(Your goal): If a line in the records below contains "This", copy that line.

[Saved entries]
● ● ● ●

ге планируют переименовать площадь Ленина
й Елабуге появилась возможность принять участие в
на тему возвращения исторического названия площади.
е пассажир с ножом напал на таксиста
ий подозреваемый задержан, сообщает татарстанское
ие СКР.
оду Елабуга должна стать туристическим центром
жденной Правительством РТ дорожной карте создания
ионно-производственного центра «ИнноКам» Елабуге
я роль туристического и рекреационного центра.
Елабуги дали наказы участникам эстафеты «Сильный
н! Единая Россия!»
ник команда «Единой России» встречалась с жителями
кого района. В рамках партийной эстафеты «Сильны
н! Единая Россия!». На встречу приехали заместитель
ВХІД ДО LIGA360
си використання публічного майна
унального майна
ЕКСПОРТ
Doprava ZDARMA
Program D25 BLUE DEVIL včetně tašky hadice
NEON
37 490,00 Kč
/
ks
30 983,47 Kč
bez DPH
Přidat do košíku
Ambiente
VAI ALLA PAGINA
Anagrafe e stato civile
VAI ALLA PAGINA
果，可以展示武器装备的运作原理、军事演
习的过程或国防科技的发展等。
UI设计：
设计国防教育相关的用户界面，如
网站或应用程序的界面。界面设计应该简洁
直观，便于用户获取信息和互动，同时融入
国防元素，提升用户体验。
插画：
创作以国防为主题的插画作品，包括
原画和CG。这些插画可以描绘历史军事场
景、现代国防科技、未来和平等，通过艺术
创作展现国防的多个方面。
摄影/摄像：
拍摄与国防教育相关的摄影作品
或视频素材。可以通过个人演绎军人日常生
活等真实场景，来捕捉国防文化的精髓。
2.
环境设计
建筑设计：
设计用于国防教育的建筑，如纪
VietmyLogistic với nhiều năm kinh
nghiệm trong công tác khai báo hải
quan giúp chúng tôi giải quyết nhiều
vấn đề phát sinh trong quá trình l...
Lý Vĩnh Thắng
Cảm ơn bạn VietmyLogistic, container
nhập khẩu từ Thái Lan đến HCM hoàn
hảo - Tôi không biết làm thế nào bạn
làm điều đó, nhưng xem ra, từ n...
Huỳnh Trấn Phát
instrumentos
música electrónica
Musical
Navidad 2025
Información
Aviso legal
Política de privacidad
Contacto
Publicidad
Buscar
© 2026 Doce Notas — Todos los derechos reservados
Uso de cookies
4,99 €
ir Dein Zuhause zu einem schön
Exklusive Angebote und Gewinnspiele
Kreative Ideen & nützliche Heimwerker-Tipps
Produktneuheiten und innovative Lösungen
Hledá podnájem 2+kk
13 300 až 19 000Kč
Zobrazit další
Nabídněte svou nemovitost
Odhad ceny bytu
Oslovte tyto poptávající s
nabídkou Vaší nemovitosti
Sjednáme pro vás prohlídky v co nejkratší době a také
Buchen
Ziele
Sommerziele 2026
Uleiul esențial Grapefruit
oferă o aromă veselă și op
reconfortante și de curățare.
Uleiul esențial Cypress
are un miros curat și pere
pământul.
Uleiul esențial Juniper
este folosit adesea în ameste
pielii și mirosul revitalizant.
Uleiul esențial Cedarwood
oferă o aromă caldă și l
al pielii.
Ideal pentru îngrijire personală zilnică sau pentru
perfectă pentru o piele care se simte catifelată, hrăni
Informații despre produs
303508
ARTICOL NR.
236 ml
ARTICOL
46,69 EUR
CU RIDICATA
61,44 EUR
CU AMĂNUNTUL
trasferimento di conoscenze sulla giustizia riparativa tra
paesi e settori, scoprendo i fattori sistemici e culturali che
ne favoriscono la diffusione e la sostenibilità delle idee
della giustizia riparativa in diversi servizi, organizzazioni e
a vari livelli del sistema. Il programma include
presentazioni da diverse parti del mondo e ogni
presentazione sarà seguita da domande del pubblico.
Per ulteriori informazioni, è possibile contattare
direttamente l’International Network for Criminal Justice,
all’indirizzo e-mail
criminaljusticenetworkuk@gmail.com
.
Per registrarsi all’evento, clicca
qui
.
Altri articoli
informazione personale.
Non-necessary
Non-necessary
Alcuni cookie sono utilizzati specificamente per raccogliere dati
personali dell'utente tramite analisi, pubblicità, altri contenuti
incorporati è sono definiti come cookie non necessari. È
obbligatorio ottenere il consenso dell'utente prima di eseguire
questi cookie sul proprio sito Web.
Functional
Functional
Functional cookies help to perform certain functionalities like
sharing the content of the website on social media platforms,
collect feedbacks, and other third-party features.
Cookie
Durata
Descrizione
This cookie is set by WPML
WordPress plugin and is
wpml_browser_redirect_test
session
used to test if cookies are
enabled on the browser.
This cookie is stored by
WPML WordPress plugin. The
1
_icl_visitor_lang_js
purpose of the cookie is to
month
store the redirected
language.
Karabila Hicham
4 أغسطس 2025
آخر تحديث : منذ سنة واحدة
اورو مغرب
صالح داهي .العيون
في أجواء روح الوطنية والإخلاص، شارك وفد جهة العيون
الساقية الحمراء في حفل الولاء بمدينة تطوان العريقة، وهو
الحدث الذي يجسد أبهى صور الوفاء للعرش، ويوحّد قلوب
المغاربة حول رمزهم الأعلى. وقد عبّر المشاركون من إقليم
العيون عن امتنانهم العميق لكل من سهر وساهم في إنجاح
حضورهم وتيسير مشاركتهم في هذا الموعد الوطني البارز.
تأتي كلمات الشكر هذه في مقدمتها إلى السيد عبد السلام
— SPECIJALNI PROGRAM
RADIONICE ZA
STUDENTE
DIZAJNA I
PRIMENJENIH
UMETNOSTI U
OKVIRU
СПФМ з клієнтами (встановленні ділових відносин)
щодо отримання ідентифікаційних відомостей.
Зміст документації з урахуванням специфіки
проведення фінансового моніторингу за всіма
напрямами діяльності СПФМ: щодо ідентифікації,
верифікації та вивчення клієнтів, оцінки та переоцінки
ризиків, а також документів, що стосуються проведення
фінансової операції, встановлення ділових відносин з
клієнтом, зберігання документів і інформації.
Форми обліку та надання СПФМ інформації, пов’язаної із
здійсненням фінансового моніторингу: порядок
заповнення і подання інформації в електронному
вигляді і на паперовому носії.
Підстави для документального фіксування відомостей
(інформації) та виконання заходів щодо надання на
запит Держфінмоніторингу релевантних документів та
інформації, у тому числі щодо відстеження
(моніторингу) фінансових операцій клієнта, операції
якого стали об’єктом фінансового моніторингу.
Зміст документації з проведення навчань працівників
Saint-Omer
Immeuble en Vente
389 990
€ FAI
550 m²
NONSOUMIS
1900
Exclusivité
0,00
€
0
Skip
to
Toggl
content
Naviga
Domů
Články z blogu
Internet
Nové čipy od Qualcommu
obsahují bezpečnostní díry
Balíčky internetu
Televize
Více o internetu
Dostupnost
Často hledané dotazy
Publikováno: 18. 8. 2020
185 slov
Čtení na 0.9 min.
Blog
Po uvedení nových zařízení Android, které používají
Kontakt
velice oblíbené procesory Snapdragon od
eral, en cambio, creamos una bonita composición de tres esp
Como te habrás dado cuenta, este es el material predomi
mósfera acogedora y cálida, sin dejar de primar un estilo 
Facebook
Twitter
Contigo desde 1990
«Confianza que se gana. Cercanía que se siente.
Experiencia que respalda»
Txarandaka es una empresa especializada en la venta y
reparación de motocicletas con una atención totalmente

● ● ● ●

(Task response):
This cookie is set by WPML
This cookie is stored by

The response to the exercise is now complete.